Coincidentally, PNB was going through problems with Amanah Saham Bumiputera related to matters regarding the Halal or Haram justification of their products. Hidayat took this opportunity to present a proposal to the CEO and management on the application of Islamic Finance for PNB which could be the solution to the problems present in the status quo.
The board was impressed with the proposal, so impressed that the CEO, Tan Sri Hamad Kama Piah created a new department under PNB which reported directly to him, specifically for the company’s development in Islamic Finance. This was a huge leap for Hidayat’s career, allowing him to expand his network by attending forums in the Middle East.
His last few years completing the 8-year bond was spent in the Corporate Strategy department.
“I didn’t want to work in Malaysia anymore so I could expand my horizons, plus my dad wanted to spend more time in the Middle East to be close to the Holy Land”. Hidayat was appalled to work for the Islamic Development Bank as they were offering places for a 2-year program called the Islamic Finance Talent Development Program in Jeddah.

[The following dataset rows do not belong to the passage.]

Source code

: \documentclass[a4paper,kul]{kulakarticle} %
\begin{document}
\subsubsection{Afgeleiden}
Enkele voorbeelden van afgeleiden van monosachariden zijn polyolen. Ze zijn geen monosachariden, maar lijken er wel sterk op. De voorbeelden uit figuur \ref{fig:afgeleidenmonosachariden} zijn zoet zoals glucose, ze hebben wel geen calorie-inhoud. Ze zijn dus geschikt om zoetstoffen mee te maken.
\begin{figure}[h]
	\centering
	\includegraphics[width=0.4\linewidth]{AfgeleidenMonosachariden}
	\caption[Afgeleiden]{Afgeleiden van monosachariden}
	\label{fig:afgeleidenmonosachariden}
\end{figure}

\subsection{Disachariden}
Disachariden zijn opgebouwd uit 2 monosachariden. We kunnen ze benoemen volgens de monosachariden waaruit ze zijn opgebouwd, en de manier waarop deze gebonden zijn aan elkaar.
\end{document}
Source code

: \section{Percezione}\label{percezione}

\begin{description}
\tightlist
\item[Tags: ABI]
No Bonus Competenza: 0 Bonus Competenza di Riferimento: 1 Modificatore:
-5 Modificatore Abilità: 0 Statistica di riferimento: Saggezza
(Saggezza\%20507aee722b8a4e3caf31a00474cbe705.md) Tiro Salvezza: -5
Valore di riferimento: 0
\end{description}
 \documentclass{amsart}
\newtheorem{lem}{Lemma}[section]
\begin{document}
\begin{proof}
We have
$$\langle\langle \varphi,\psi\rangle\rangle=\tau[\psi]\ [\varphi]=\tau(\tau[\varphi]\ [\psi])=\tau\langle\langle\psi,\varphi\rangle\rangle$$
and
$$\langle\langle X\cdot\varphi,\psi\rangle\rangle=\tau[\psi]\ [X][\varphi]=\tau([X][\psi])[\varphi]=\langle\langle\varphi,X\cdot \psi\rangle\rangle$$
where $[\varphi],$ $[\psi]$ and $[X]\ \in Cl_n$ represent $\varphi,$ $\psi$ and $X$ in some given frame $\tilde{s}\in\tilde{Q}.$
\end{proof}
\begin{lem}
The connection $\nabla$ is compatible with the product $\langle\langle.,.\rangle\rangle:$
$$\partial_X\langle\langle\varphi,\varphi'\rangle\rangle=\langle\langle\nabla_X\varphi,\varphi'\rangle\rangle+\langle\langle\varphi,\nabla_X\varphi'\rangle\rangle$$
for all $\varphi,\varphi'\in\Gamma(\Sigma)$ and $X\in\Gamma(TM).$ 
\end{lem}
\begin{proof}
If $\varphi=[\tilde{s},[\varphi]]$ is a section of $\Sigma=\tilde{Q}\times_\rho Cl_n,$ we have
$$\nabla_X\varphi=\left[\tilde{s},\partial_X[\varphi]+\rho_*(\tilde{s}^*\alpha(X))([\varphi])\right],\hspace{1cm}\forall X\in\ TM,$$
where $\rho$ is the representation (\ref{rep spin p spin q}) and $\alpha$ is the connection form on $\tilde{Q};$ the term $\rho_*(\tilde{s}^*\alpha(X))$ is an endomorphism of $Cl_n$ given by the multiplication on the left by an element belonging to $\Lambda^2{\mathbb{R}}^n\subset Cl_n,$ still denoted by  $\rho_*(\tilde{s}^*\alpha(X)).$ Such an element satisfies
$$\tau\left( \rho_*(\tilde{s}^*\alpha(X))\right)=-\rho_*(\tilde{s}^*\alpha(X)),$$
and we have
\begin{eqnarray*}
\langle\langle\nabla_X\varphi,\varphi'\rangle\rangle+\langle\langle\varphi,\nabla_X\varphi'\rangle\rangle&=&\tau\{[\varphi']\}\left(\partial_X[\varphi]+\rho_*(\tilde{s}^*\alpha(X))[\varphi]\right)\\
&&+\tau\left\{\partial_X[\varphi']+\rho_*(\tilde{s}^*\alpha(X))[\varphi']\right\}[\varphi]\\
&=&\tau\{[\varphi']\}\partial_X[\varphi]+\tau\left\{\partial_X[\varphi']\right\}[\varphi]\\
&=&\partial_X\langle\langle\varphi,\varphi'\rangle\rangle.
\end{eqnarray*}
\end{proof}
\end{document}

Out of two thousand applicants, he was one of the 12 participants that got selected and the only person from the Asian region. The job required him to work for the bank and also pursue a master’s in Islamic Finance from the IE Business School, Spain. His lectures were mostly online and he only flew to Spain twice for specific programs.
While working at the bank, Hidayat was entrusted to be a part of a trillion-dollar project that was pioneering in Salam-Based Liquidity Management. Till this very day, Hidayat is still playing a huge role in this project working alongside CEOs of multinational banks and Bank Negara Malaysia.
He returned to Malaysia and resigned from PNB in 2017.
Creating Opportunities for New Start-ups
To further expand the use of shariah-compliant companies in Malaysia, Hidayat along with 4 other co-founders decided to create Ficus Venture Capital (FVC). The company strives to invest in new start-up companies and is targeted to get the business running after collecting RM50 Million from investment companies around the world in April 2020. FVC gains profit from the re-selling of shares in their invested start-ups that would multiply over the years.
Understanding that some start-up companies and owners are still unaware of the capacities they could achieve, Hidayat and his 2 of his partners started Fintech Lab. Fintech Lab was built to train and supervise potential companies that FVC could invest in. “I help small companies in rural areas to prepare a solid business model and educate them on using digital platforms to expand their businesses”.
“I just recently returned from Sabah two weeks ago to launch our plans to assist rural start-ups along with the Ministry of International Trade and Industry. At the end of the day, all of this is to ensure that it expands Malaysia’s capacity as a Shariah-compliant economy”.
Tips on Taking Control of your Interviews
Regardless if it is a scholarship interview or a job interview, it is important to ensure that your life’s storyline is under your control. The best is to lead the interviewers into your realm of questions in which you are comfortable and well knowledgeable.
“What I did when I was questioned on what my ambition was, I answered that I wanted to be the Prime Minister of Malaysia” From that moment onwards, the general scope of questions will be controlled by you. Why does this happen? Because they don’t get candidates with that kind of confidence and ambitions nowadays.
They will now question the vagueness of your answer and are intrigued to find out how you plan to reach that end goal but still serve the company. A brilliant way to run away from typical interview questions don’t you think?
During Hidayat’s interview with the Islamic Development Bank, the interviewers were blown away when he prepared his very own proposal for the company. He highlighted that to do that, you must read and analyse the problems that the particular company or organization is currently facing.